La fin s’approche. Dans peu de temps, j’affronterai la machine inerte qu’est l’ANPE. Je vis les jours qui viennent comme un répit pendant lequel je peux à ma guise observer et agir sans craintes. Ma démission est devenue un laissez-passer pour toutes les sphères de l’entreprise dans laquelle je travaille. La noria des jours qui passent ne meut plus aucune machine. Je suis en quelques sortes au repos. Pourtant, comme à chaque fois dans ces moments-là (je n’en suis pas à mon coup d’essai), j’ai un regain d’énergie insoupçonnable ne serait-ce que quelques jours auparavant. Cette énergie me porte à des choses que je n’osais faire. Ce vide au-devant de moi devient ce que je cherche depuis longtemps, ce premier moteur non mû. Mais il n’a rien d’autonome, c’est un construit, un horizon, un vide qui aspire, la sensation de vertige qui déséquilibre tout un Univers. Un vide qui s’impose, dont je devine le bord, mais qui ne m’intéresse pas. Je suis face à lui décomplexé, détendu, ouvert. Je sais être au rebord d’un monde, mais je veux signer d’un dernier geste le monde que je quitte.

La chose qui m’a le plus marqué pendant ces années dans cette entreprise, c’est la puissance destructrice de l’inertie. Le lent flot des journées de travail brise plus durablement que n’importe quelle action ouvertement destructrice. Il suffit de laisser les volontés des salariés s’écraser contre le silence revendiqué de l’administration. Nul ne peut voir au-delà de cette puissance, elle est un mur qui masque ce vide créateur dont je parlais. Hiérarchies, procédures, routines, primauté de l’outil, tout ceci détruit peu à peu la volonté des salariés ; les écrase, mais en même temps, cela détruit également la volonté des membres de cette hiérarchie qui deviennent eux-mêmes des êtres sans volonté propre, qui ne veulent plus qu’à travers ça. D’où mon état d’euphorie, relative, actuel.

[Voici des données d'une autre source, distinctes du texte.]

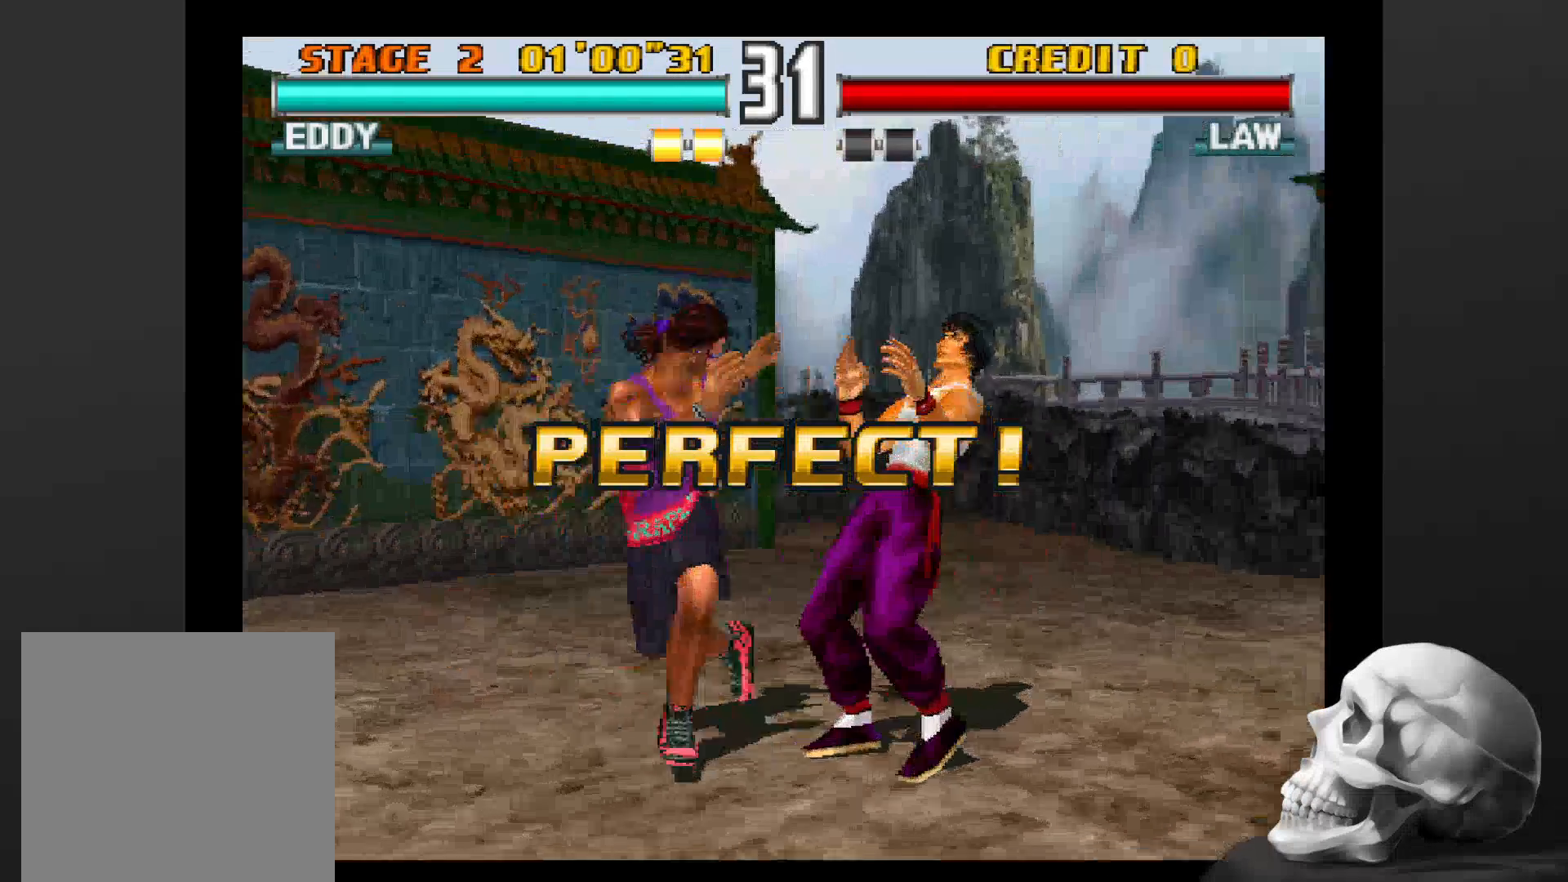
Gameplay with a controller (PlayStation layout); each line is a JSON object with the inputs held at the frame after it (dt_ms = milliseconds from this image to that frame). "events" lists button and stick changes between this image and that frame as [ms after this image, input, new state], when the widget could be followed in between. Not read: CROSS DPAD_DOWN DPAD_LEFT DPAD_RIGHT L3 R1 R3.
{"dt_ms": 1000, "buttons": [], "left_stick": "center", "right_stick": "center", "events": []}
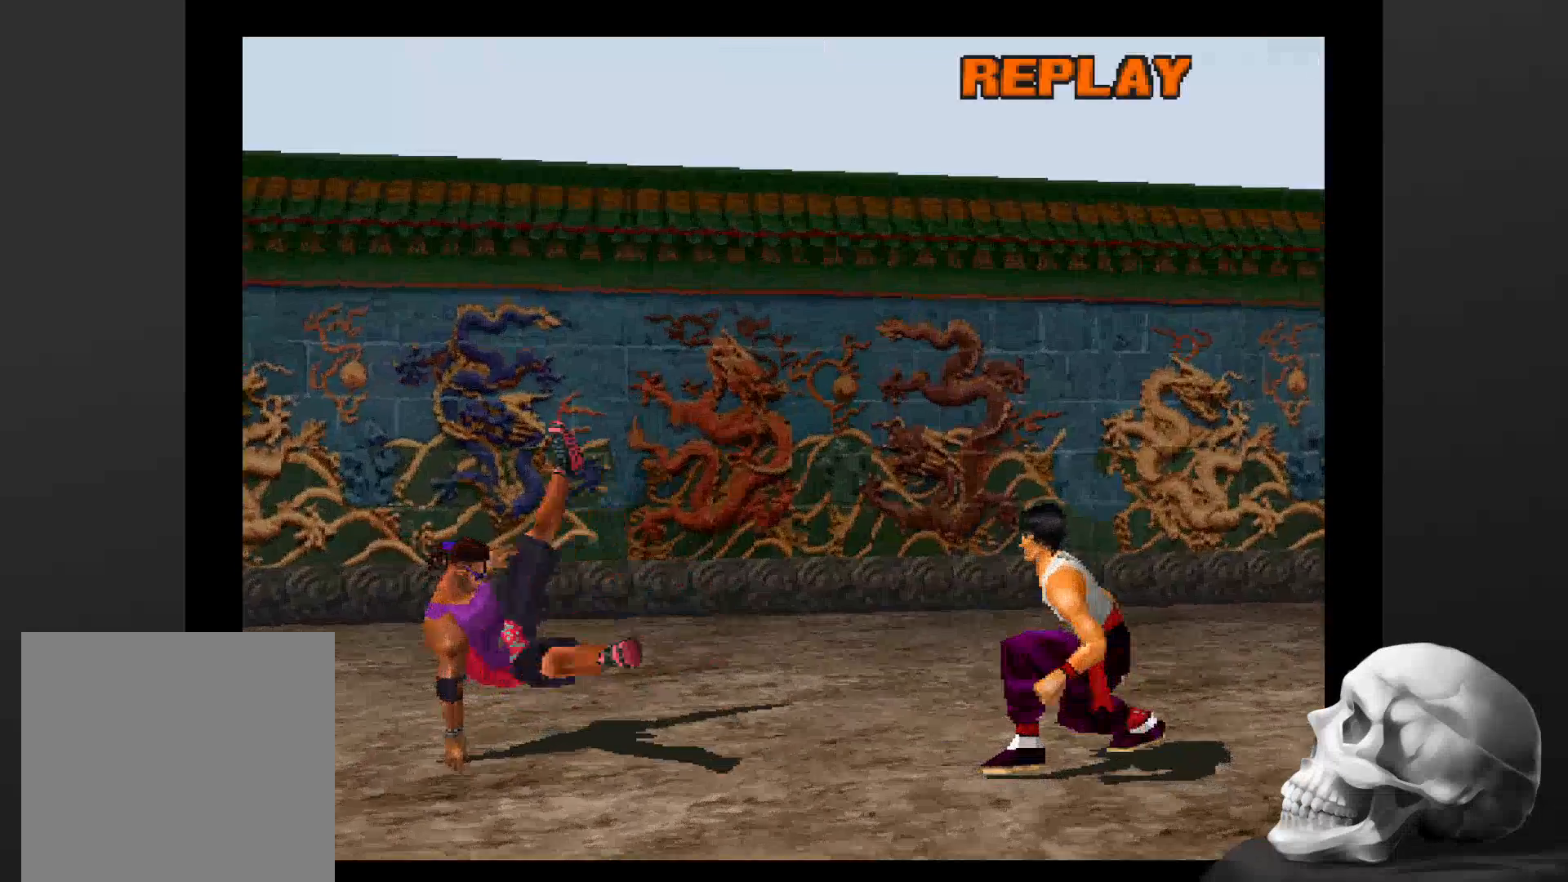
{"dt_ms": 500, "buttons": [], "left_stick": "center", "right_stick": "center", "events": []}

Ceci étant dit, il me semble que la grande question de l’entreprise telle que j’ai eu l’occasion de la voir - peut-être n’est-elle pas comme ça en fin de compte – c’est celle du vide. Toujours, il faut être dans le plein, il faut que tout soit marqué quelque part, que tout ait une référence dans un autre lieu que celui où on agit. Pourquoi créer des procédures quand tous les gestes se font par habitude ? J’ai vu comment se créait une procédure. Elle vient sur quelque chose d’existant mais qui a évolué, laissant un vide, une possibilité de faire autrement. Dans ces moments-là chacun a une idée de comment faire, mais cela n’est pas « viable » en entreprise, il faut tous agir d’une même manière sinon le salarié individualise sa manière d’agir, de l’unique apparaît, donc le danger de devenir « irremplaçable ». Je crois que c’est dans une usine Renault que des managers ont eu l’idée de laisser les salariés inventer de nouvelles manières de faire un geste, et si elle s’avère plus efficace, elle est déposée et devient la nouvelle manière de faire ce geste. Et le salarié reçoit un bonus.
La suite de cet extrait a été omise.